Question: You mentioned your training has begun. What does that entail?
Brightman: Well, first of all, I had to go through a lot of medicals, and to tell you the truth, I was wary about going into it because, of course, they're very deep medicals, and you find out everything about your body because it has to be understood and known to see if you're fit for space travel, especially this type. And, just the thought that there might be something that I didn't want to know about for the future made me quite wary, but I decided to start. And, I sort of got through with—excuse the pun, flying colors—and I thought God, that's really lucky that I'm healthy. This started with medicals in Houston… I did some medicals in London, and the next set of medicals, which were really tough, were in Russia, and not only did I go through that part of it, but also through some of the physical training and things one might experience or would experience in space—centrifuge and high altitude chambers, rotating chairs—all the sorts of things that astronauts and cosmonauts are trained to do and go through. Also, a lot of psychological testing, and I was monitored through the night all the time. And, I got through everything, and I was told that I had done better in these tests than any spaceflight participant had so far, so I was very relieved about that. That's been the first part of it. And, the next part is sort of before you go outwards… I think it's about six-eight months of pure training up in Star City in Russia. That's basically all I can tell you so far! [Laughs.]
Question: It's going to be a ten-day travel, right?
Brightman: Eight-ten, yes.
Question: And, you're planning to sing in space…
Brightman: Well, everybody goes up and does something in the private sector that they feel that they can do, and obviously I'm a musician and feel that one of my experiments—because I think there are many that you can do and that you're helped with the ideas of what you could do—yes, would be to see how I would sing in zero gravity.
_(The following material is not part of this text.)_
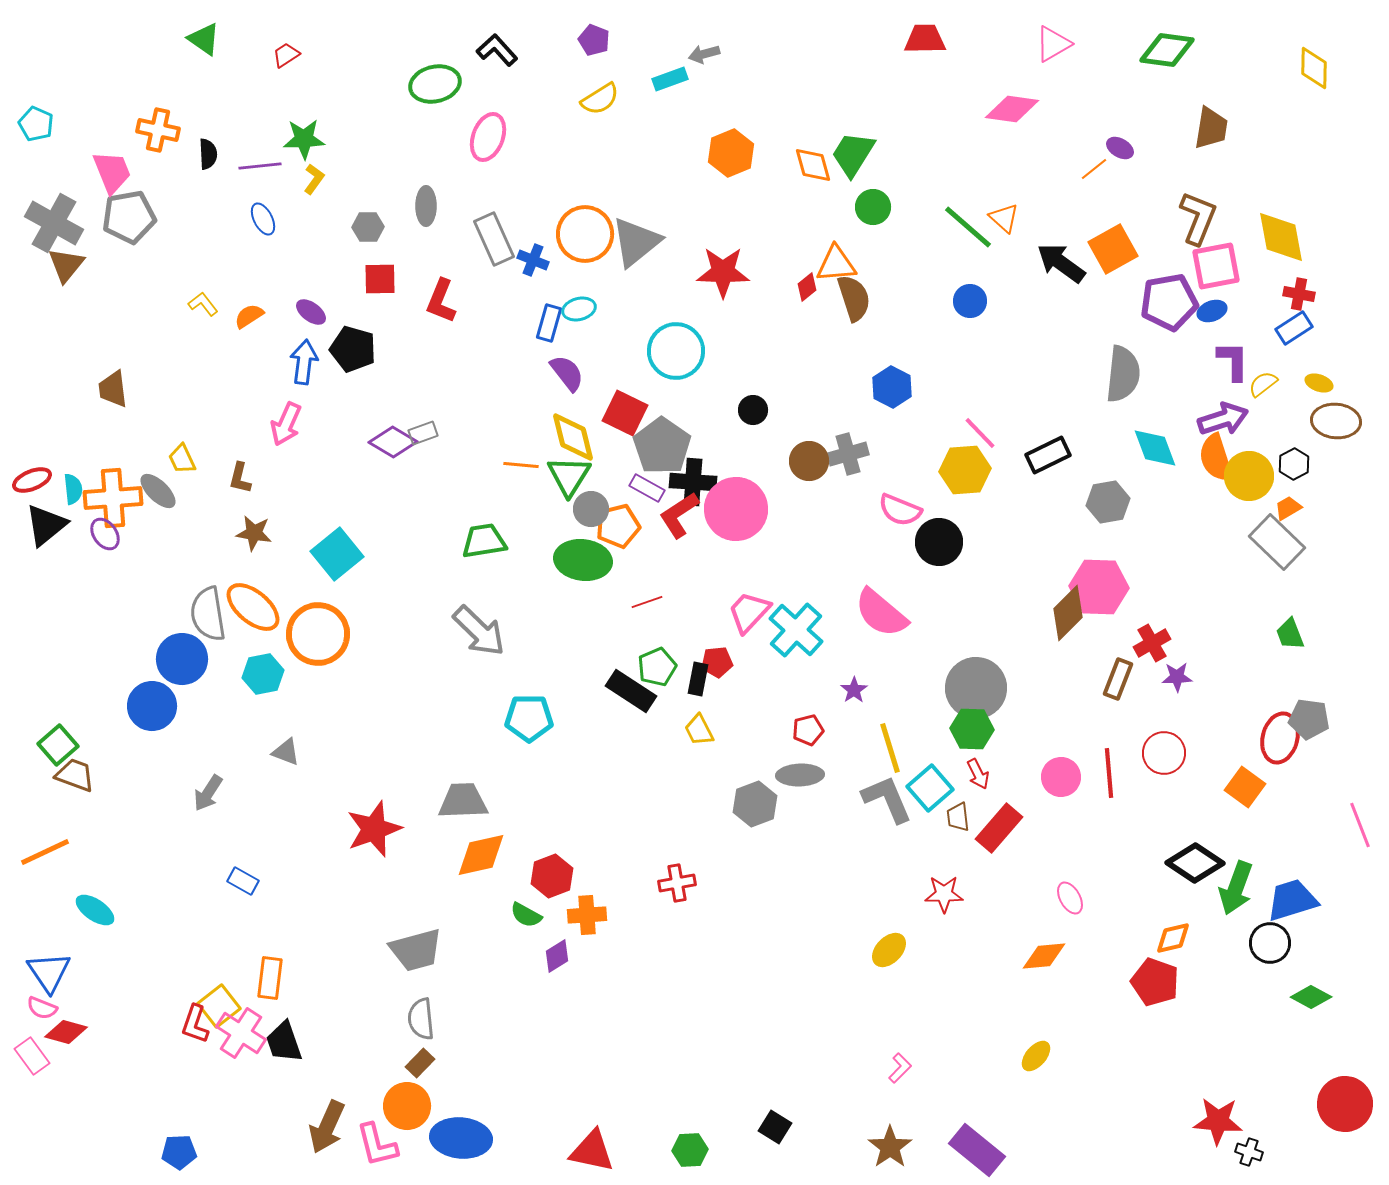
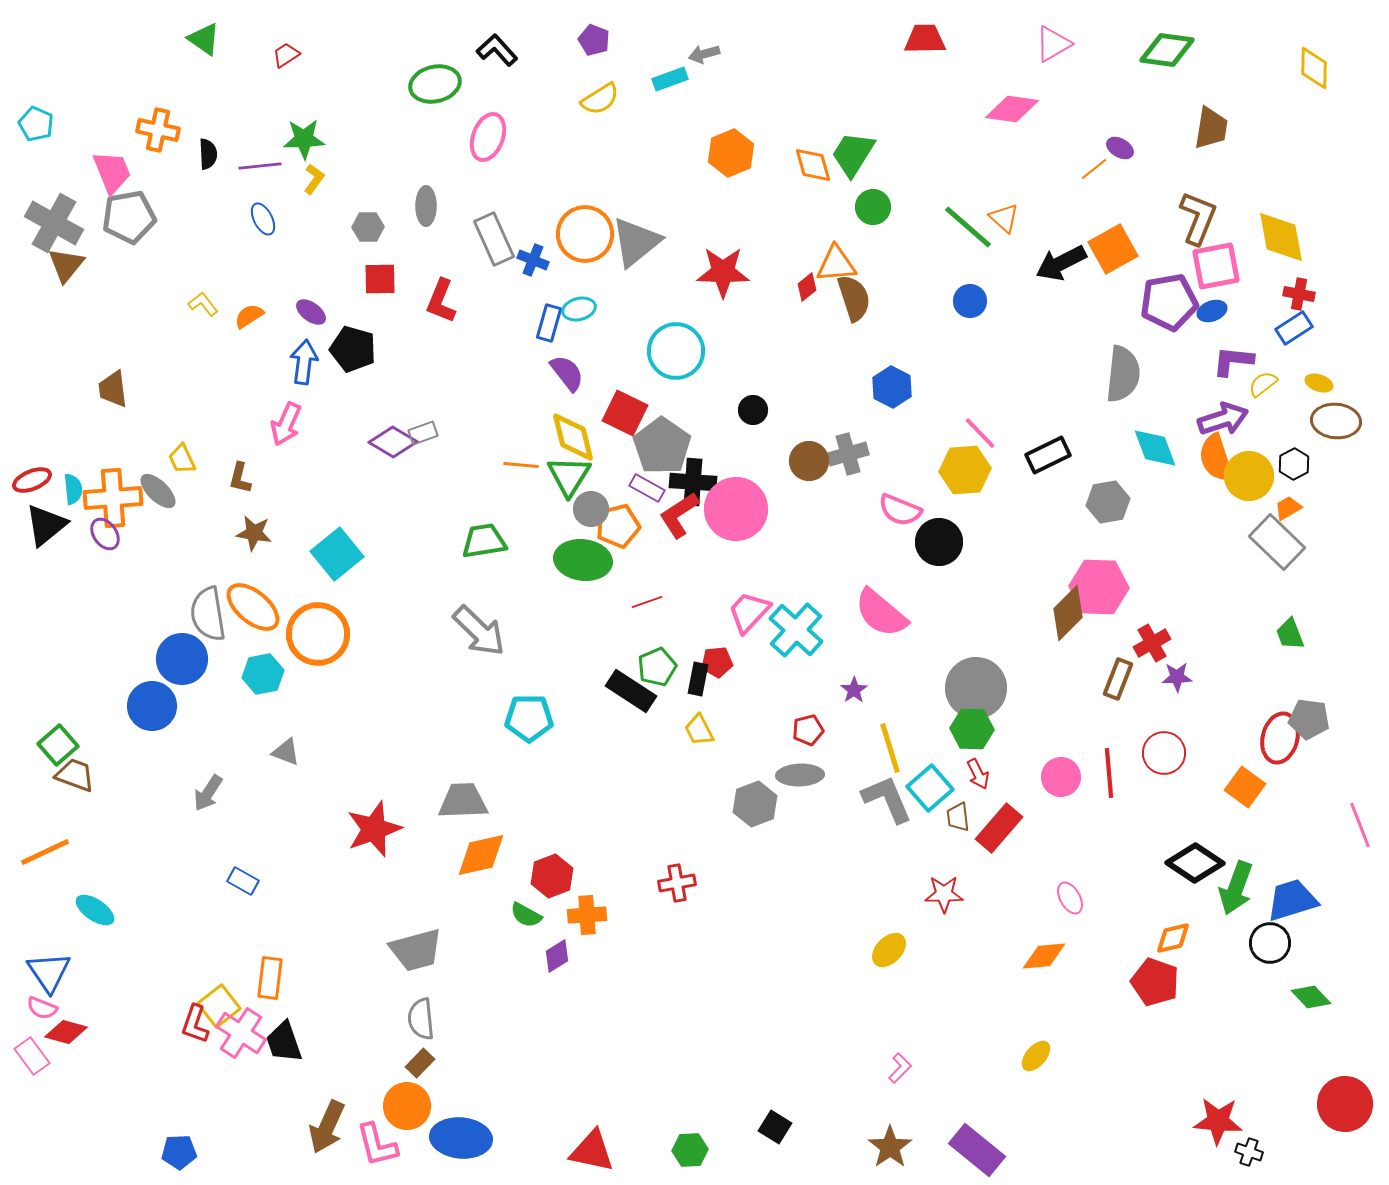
black arrow at (1061, 263): rotated 63 degrees counterclockwise
purple L-shape at (1233, 361): rotated 84 degrees counterclockwise
green diamond at (1311, 997): rotated 18 degrees clockwise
I've been told by another cosmonaut that it is entirely possible. There is, however—if you want to connect with earth, there's about a two-second delay, so that would have to be worked out if I wanted to connect with musicians or connect with concerts that are down on earth—as I'm flying over all this—depending on trajectory.
Question: Do you have an idea what song you might want to sing first in space?
Brightman: I don't at the moment. I've got a lot of things, which sort of come before deciding something like that, but it will be very beautiful to try and find the right piece to actually do from there and connect with the earth, but I've got some time.
Brightman: Yes, I do. It's called "Dreamchaser," and it's beautiful. It's been inspired by sort of my love for space and the universe and our planet. I'm an interpreter of music. Most of the songs are covers of pieces, but they're pieces which are very expansive and very beautiful. They go from old to sort of totally contemporary pieces, and we had to create a beautiful scape—music scape, if you like—to try and give people the feeling of space and the universe and something more expansive and deeper meanings. From what people have told me from listening to the album, everyone's going, "Wow, this is probably one of your best pieces of work to date." Obviously, it depends on people's taste; we're all different. But I have to say, it's something that I got very deeply into and was very involved with, and I've been working with a wonderful producer called Mike Hedges, who is known for doing many things. To name a couple, he's worked a lot with U2 as a producer and engineer and also The Cure as well as doing a lot of classical music—he's a very spiritual man, and he felt the right person to do a project like this. So, that's what it is. It's called "Dreamchaser" because I've always been a person who has chased my dreams. Some I've achieved, some I haven't. But a journey onto a dream is the most beautiful thing and lands you in directions and areas that you couldn't even imagine, so that's why I called it "Dreamchaser." And, coincidentally, there is a new spaceship being built—one of the three that will hopefully be carrying astronauts to the space station in the future—and that's actually called Dreamchaser as well, so that's nice. [Laughs.] So, yes, it's been an absolutely gorgeous project to work on, and if you think about the universe, it gives one artistically so much scope to work with and brings so many textures and ideas and thoughts. It's been great for a soprano, I have to say.